Could you copy the part of the purechart readme below exactly, beginning at the words "Zero-dependency, no-build SVG charts, built" and stopping after "it before use."?

_Provided passage_.
>>
Zero-dependency, no-build SVG charts (bar, line, combo, heatmap, pie, hbar, sparkline, gauge, scatter) as pure functions plus a <purechart-chart> web component. Themeable with CSS variables.

Readme

purechart

Zero-dependency, no-build SVG charts, built security-first — for sensitive projects (internal tools, gateways, admin panels) that want the smallest possible attack surface.

Rendered with plain JavaScript: each chart type is a pure function that returns an SVG/HTML string, together with the <purechart-chart> web component. No external libraries, no build step, no install scripts. Theme/colors are fully customizable through CSS variables.

9 types: bar (stacked/grouped) · line · combo (dual axis) · heatmap · pie/donut · hbar (ranking) · sparkline · gauge · scatter.

purechart charts

Why it's secure

  • 0 runtime dependencies — installing purechart pulls in no other packages (eliminating npm's biggest supply-chain attack vector).
  • No build stepthe published files are the source in git, byte for byte: you can diff the package against a commit/tag to verify it before use.
<<
_Record set_.
>>
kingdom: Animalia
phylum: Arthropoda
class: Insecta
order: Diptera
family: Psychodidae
<<
>>
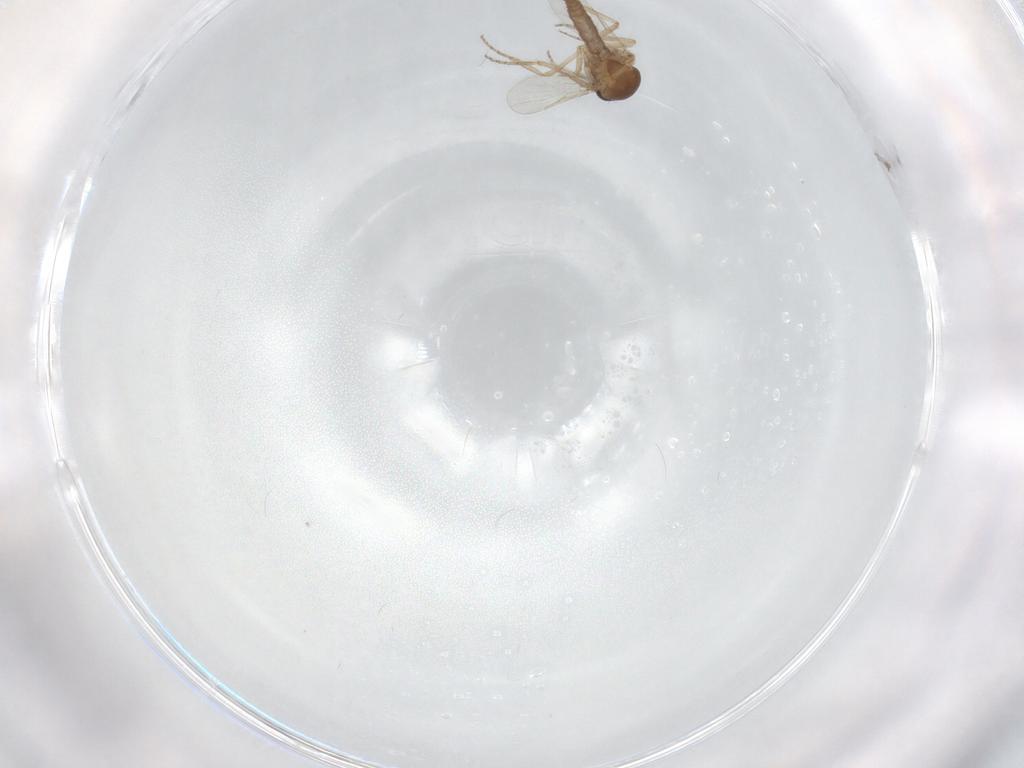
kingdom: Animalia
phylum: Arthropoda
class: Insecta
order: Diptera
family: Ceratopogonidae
<<
>>
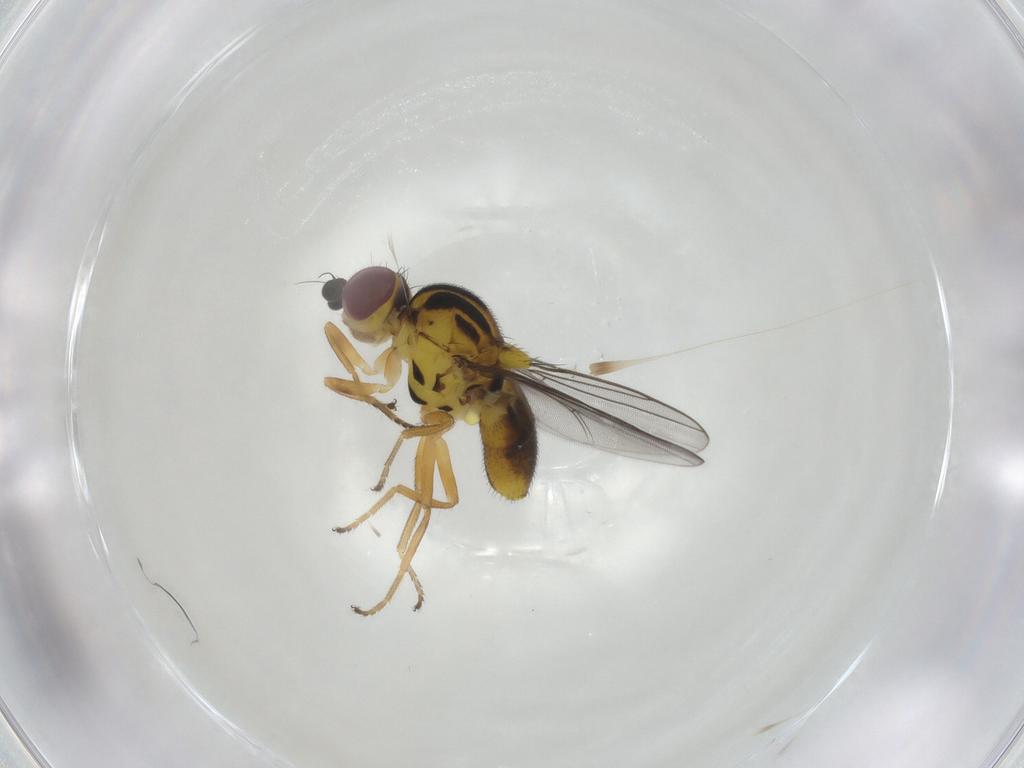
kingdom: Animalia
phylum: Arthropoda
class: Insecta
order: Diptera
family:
<<
_Solution below_.
Zero-dependency, no-build SVG charts, built security-first — for sensitive projects (internal tools, gateways, admin panels) that want the smallest possible attack surface.

Rendered with plain JavaScript: each chart type is a pure function that returns an SVG/HTML string, together with the <purechart-chart> web component. No external libraries, no build step, no install scripts. Theme/colors are fully customizable through CSS variables.

9 types: bar (stacked/grouped) · line · combo (dual axis) · heatmap · pie/donut · hbar (ranking) · sparkline · gauge · scatter.

purechart charts

Why it's secure

  • 0 runtime dependencies — installing purechart pulls in no other packages (eliminating npm's biggest supply-chain attack vector).
  • No build stepthe published files are the source in git, byte for byte: you can diff the package against a commit/tag to verify it before use.